### YOUR OBJECTIVE
Write out the material below again, swapping every "smallest" for "lowest" and changing nothing else. Leave out the picture markers.

### INPUT DATA
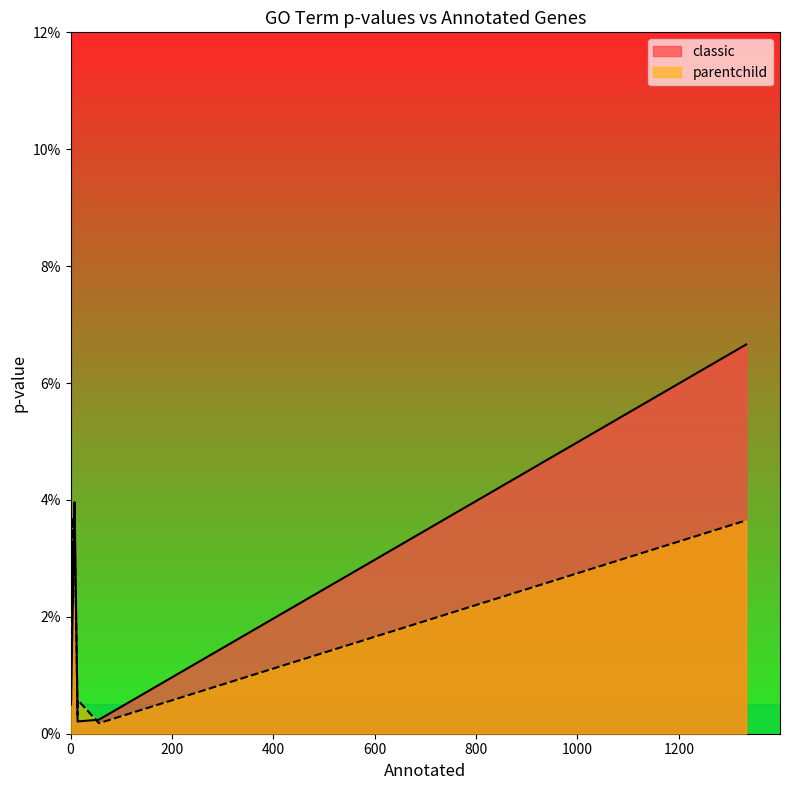

Which label corresponds to the smallest value in the chart?

56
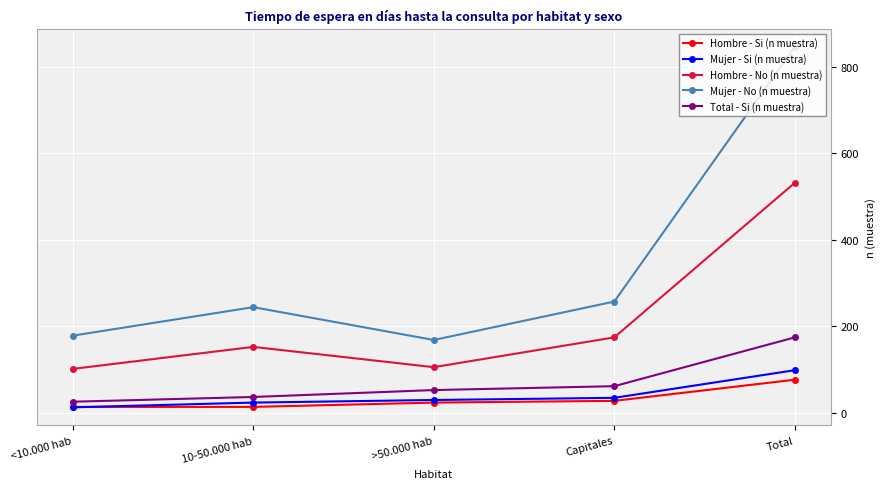

True or false: Hombre - Si (n muestra) and Mujer - No (n muestra) cross at least once.

False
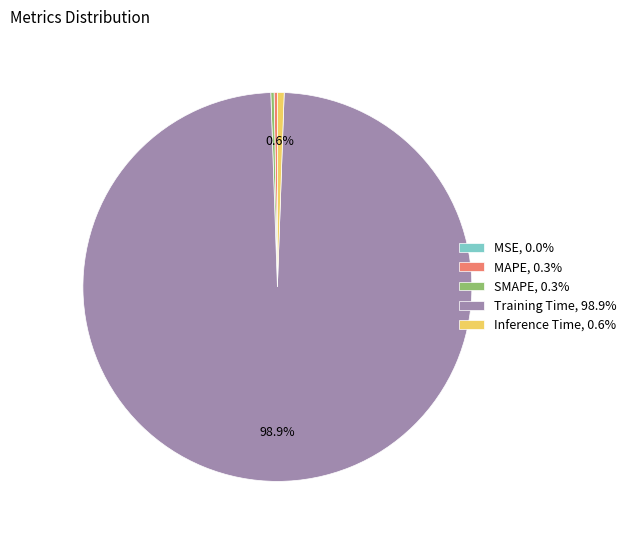

To the nearest percent, what is the difference between the largest and smallest slice percentages?

99%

### YOUR SOLUTION
Which label corresponds to the lowest value in the chart?

56

True or false: Hombre - Si (n muestra) and Mujer - No (n muestra) cross at least once.

False

To the nearest percent, what is the difference between the largest and lowest slice percentages?

99%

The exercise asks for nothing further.